How do I append/add data in dictionary with same key?

I am trying create a Dictionary from array

data = ["COMB1"   1.4;
        "COMB2"   1.2;
        "COMB2"   1.6;
        "COMB3"   1.2;
        "COMB3"   1.4;
        "COMB3"   1.3;
        "COMB3"   1.5];

I tried to do that by the following command

dict = Dict( data[i,1] => data[i,2] for i=1:size(data,1))

the output is:

Dict String → Float64 with 3 entries
"COMB1" → 1.40
"COMB2" → 1.60
"COMB3" → 1.50

I was expecting is something like:

Dict("COMB1" => 1.4,
     "COMB2" => [1.2,1.6],
     "COMB3" => [1.2,1.4,1.3,1.5]);


Dict String → Any with 3 entries
"COMB1" → 1.40
"COMB2" → Float64[2]
"COMB3" → Float64[4]

A dictionary is a mapping from a key to a single value (the value could be an array). If you set an existing key to a new value, the previous value will be overwritten.

So create a dictionary where each value is a vector, and push! values to that vector instead.

2 Likes

I’m not sure if the context, but this is just the sort of aggregation operation that dataframes are designed for.

One option is to do

using DataFrames

df = DataFrame(dict)
dict = Dict{String,Vector{Float64}}()
by(sdf -> (dict[sdf[1,:x1]] = sdf.x2), df, :x1)

which is either overly elaborate or perfectly reasonable depending on the context.

I’ll just mention that the solution proposed by Kristoffer Carlsson is, as far as I know, the solution everyone uses, but it has a performance hit under the hood because you need to write code like:

  if !haskey(d, k)
     d[k] = [v]
  else
     push!(d[k],v)
  end

so in other words, the same key needs to be looked up multiple times. It would be better to somehow remember the position in the dictionary. This is the subject of an open issue that has not been resolved:

https://github.com/JuliaLang/julia/issues/24454

I use either get! or a DefaultDict for this.
Either way it avoids the double lookup @Stephen_Vavasis was unhappy about.

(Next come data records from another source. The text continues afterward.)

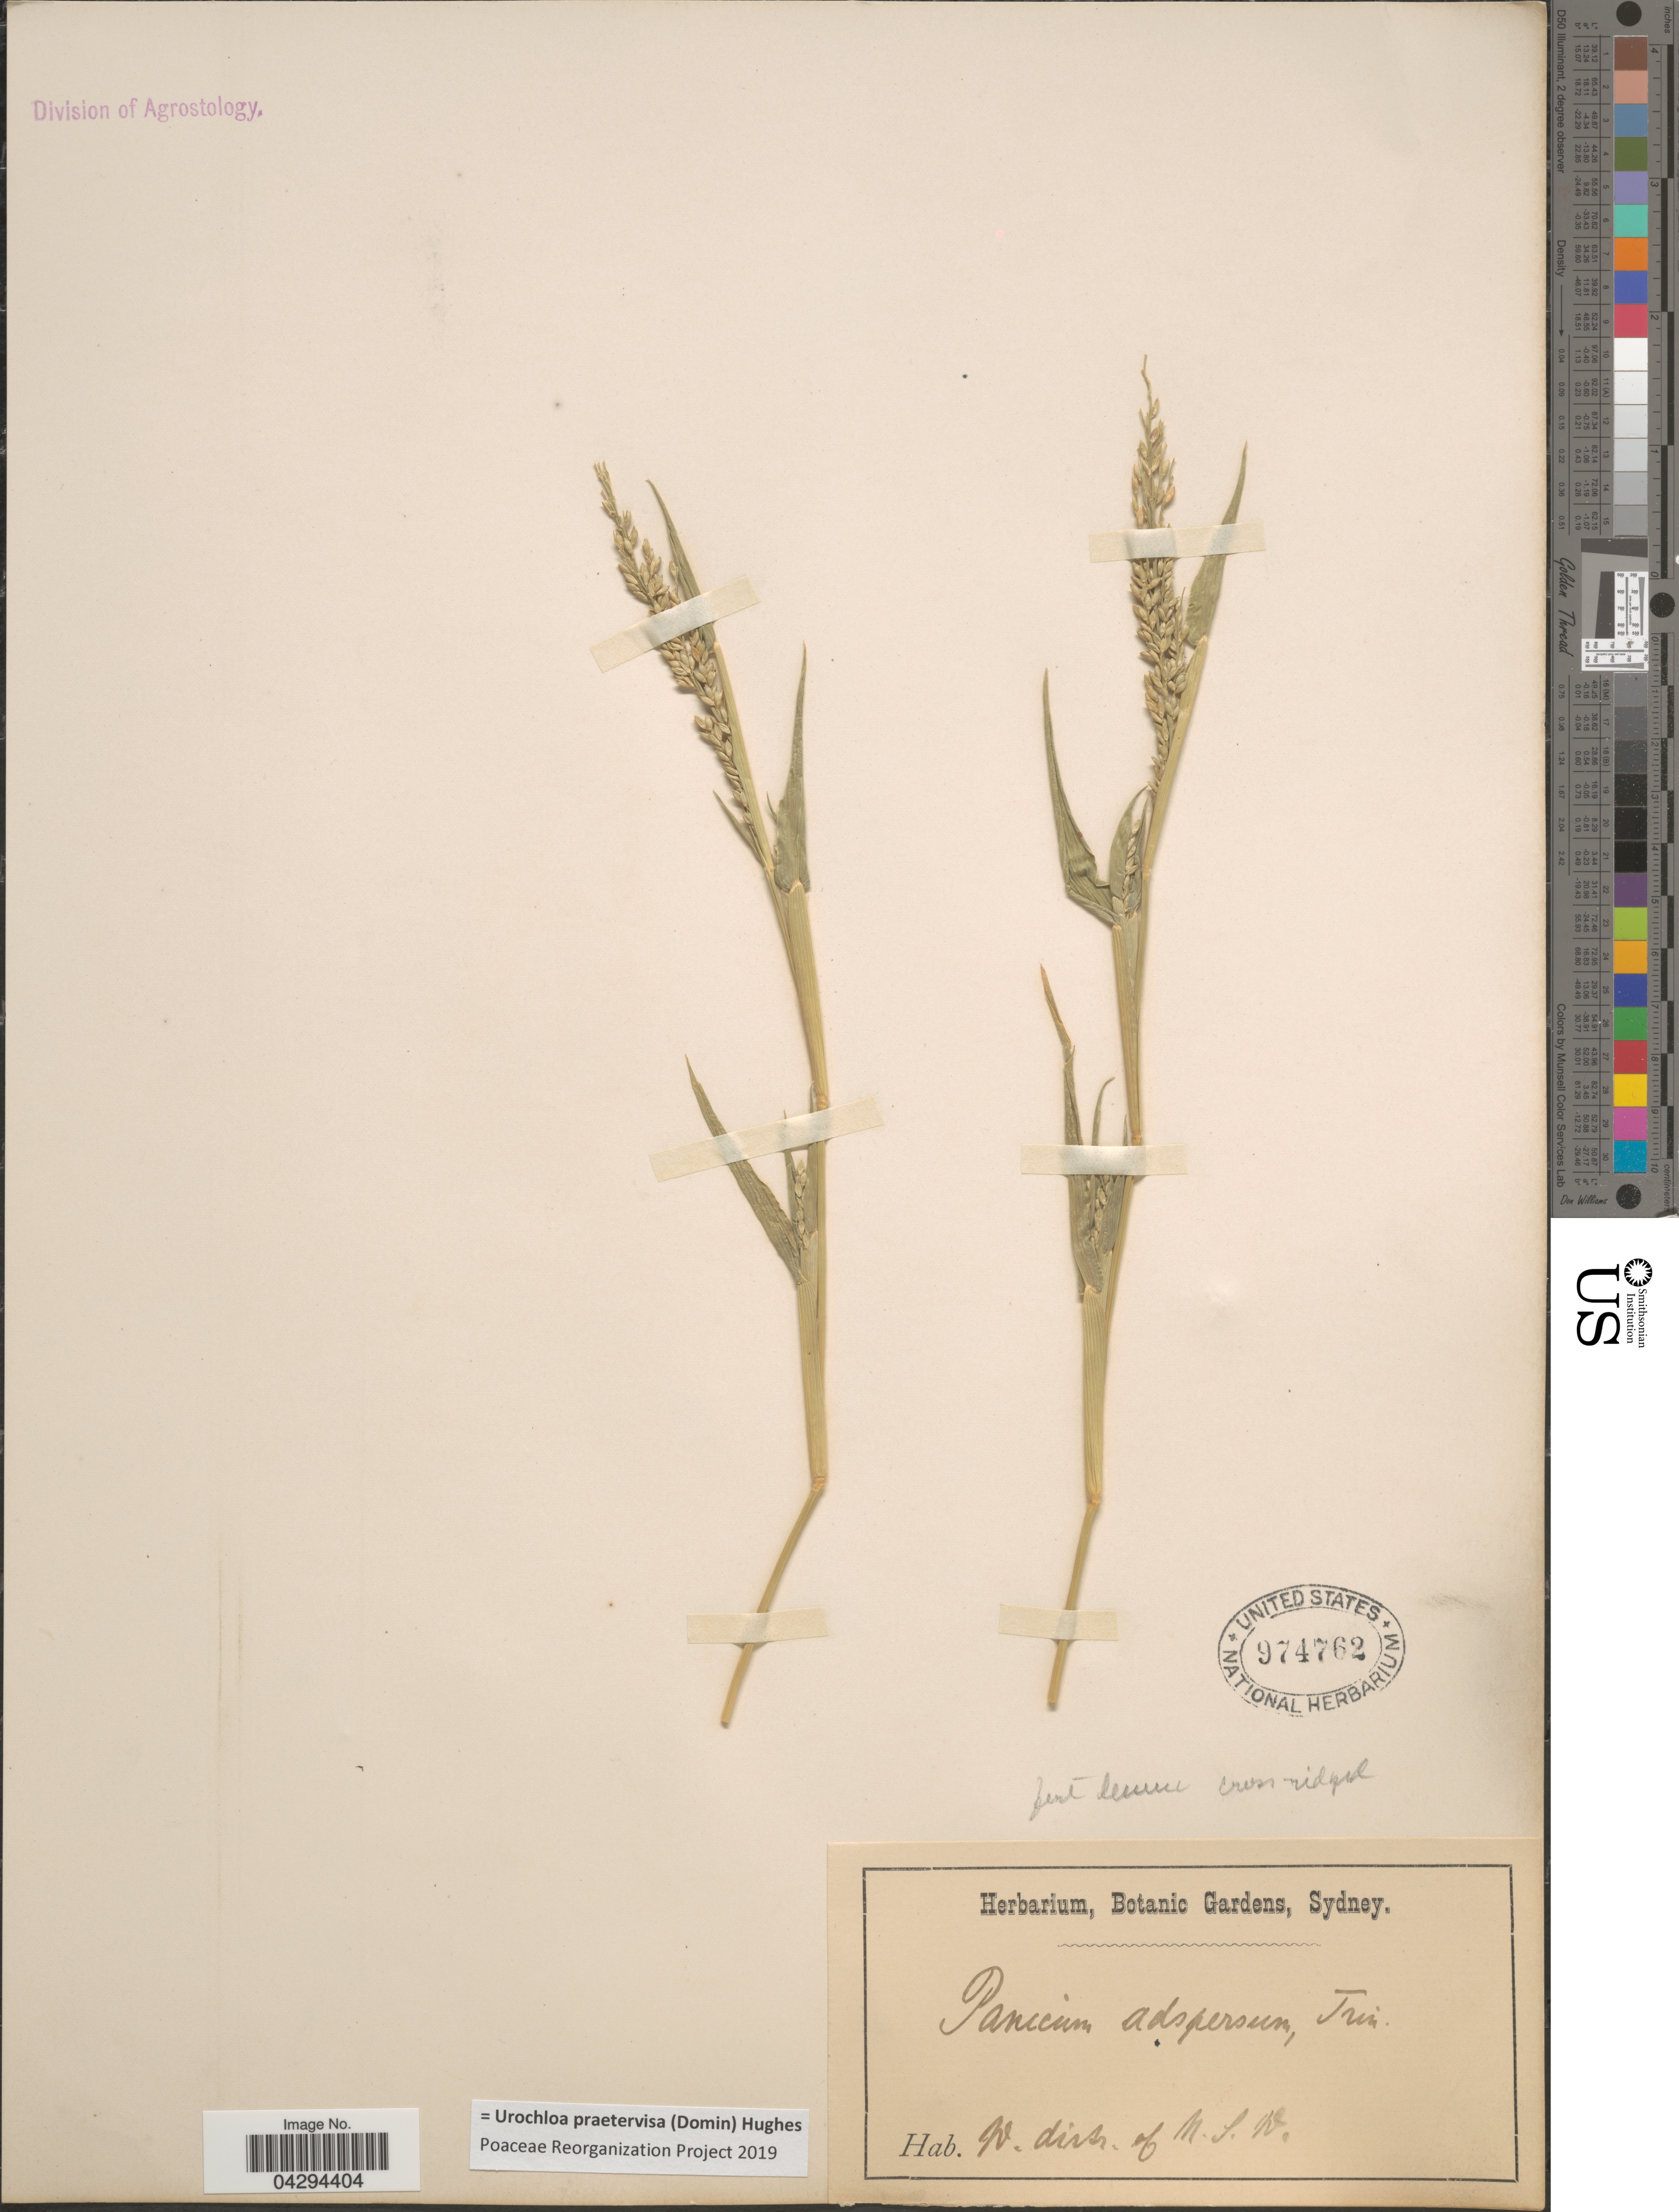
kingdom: Plantae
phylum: Tracheophyta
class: Liliopsida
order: Poales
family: Poaceae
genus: Urochloa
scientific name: Urochloa praetervisa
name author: (Domin) Hughes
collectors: ex herb. Botanic Gardens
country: Australia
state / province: New South Wales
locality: W. distr.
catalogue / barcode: US 974762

get! tries to find an element and if one is not found calls the function insterting that as the element

dict = Dict{String, Vector{Float64}}()
for i in 1:size(data,1)
	(kk, vv) = data[i,:]
	vals = get!(Vector{Float64}, dict, kk)
	push!(vals, vv)
end

Output

julia> @show dict
dict = Dict("COMB1"=>[1.4],"COMB2"=>[1.2, 1.6],"COMB3"=>[1.2, 1.4, 1.3, 1.5])
Dict{String,Array{Float64,1}} with 3 entries:
  "COMB1" => [1.4]
  "COMB2" => [1.2, 1.6]
  "COMB3" => [1.2, 1.4, 1.3, 1.5]

DataStructures defaultdict

dict = DefaultDict{String,Vector{Float64}}(Vector{Float64})

for i in 1:size(data,1)
	(kk, vv) = data[i,:]
	push!(dict[kk], vv)
end

output

julia> @show dict
dict = DefaultDict("COMB1"=>[1.4],"COMB2"=>[1.2, 1.6],"COMB3"=>[1.2, 1.4, 1.3, 1.5])
DefaultDict{String,Array{Float64,1},DataType} with 3 entries:
  "COMB1" => [1.4]
  "COMB2" => [1.2, 1.6]
  "COMB3" => [1.2, 1.4, 1.3, 1.5]
2 Likes

You are right – this solves the OP’s problem. When the ‘value’ is mutable and needs mutating, your post shows how to avoid the double-lookup. So the open issue I referred to above applies only when the value is of an immutable type (or a mutable type that needs to overwritten rather than mutated).

2 Likes